● **DOCUMENT SECTION**:

= = = = = = =

J. Bruce Fields wrote:
On Fri, Apr 25, 2008 at 09:47:03AM -0400, Wendy Cheng wrote:
Bernd Schubert wrote:
Hello,
on servers with heartbeat managed resources one rather often has the
situation one exports different directories from different resources.
It now may happen all resources are running on one host, but they can
also run from different hosts. The situation gets even more complicated
if the server is also a nfs client.
In principle having different nfs resources works fine, only the statd
state directory is a problem. Or in principle the statd concept at all.
Actually we would need to have several instances of statd running using
different directories. These then would have to be migrated from one
server to the other on resource movement. However, as far I understand
it, there does not even exist the basic concept for this, doesn't it?
The efforts have been attempted (to remedy this issue) and a complete
set of patches have been (kept) submitting for the past two years. The
patch acceptance progress is very slow (I guess people just don't want
to get bothered with cluster issues ?).
We definitely want to get this all figured out....
Anyway, the kernel side has the basic infrastructure to handle the
problem (it stores the incoming clients IP address as part of its
book-keeping record) - just a little bit tweak will do the job. However,
the user side statd directory needs to get re-structured. I didn't
publish the user side directory structure script during my last round of
submission. Forking statd into multiple threads do not solve all the
issues. Check out:
https://www.redhat.com/archives/cluster-devel/2007-April/msg00028.html
So for basic v2/v3 failover, what remains is some statd -H scripts, and
some form of grace period control? Is there anything else we're
missing?

= = = = = = =

● **RECORD SET**:
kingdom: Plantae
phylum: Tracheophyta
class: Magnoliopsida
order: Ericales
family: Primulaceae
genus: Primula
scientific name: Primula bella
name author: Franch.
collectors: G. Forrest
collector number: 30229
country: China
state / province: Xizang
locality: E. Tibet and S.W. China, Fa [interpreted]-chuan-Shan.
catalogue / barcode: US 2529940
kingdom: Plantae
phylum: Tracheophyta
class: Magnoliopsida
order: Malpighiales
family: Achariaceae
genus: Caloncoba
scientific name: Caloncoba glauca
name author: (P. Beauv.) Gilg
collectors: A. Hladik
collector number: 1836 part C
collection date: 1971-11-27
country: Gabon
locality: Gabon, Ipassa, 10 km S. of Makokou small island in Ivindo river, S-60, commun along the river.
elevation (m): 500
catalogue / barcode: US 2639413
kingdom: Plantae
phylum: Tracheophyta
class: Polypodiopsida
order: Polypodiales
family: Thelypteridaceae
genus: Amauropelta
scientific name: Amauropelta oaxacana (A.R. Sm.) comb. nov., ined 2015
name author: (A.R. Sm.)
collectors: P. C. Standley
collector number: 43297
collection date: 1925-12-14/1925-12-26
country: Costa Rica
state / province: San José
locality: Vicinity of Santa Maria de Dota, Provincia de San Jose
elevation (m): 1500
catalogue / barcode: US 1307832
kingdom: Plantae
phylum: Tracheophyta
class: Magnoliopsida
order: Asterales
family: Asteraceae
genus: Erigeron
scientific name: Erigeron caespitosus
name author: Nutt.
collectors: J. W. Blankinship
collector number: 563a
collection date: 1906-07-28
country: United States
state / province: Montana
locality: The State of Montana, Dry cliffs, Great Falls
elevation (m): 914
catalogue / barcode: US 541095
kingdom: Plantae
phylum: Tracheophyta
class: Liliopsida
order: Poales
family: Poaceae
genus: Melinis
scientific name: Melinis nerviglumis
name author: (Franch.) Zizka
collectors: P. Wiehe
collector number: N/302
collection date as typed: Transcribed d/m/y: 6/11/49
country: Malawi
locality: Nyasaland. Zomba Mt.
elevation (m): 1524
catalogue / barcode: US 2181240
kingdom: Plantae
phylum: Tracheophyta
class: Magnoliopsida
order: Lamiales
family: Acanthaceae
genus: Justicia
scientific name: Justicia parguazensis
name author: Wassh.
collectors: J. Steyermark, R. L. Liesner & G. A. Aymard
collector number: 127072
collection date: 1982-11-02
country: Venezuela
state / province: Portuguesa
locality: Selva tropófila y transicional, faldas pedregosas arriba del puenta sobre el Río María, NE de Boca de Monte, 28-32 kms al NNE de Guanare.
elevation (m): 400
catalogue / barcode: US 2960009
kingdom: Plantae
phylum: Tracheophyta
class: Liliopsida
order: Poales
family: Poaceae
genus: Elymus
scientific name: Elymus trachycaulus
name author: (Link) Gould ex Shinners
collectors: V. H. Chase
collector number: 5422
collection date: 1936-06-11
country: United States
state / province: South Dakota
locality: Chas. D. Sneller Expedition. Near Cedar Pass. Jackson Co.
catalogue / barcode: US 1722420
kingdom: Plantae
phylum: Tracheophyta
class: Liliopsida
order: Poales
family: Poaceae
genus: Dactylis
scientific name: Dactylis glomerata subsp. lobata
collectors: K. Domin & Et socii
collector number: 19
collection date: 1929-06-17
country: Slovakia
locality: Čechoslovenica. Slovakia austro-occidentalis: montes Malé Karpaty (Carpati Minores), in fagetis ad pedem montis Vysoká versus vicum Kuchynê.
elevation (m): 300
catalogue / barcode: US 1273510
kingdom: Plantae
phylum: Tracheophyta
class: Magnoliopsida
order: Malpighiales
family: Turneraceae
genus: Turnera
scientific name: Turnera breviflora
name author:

= = = = = = =

● **TASK OBJECTIVE**:
In the thread about NFS statd failover, what does the kernel side store as part of its book-keeping record?

● **RESPONSE BELOW**:
The incoming clients' IP address.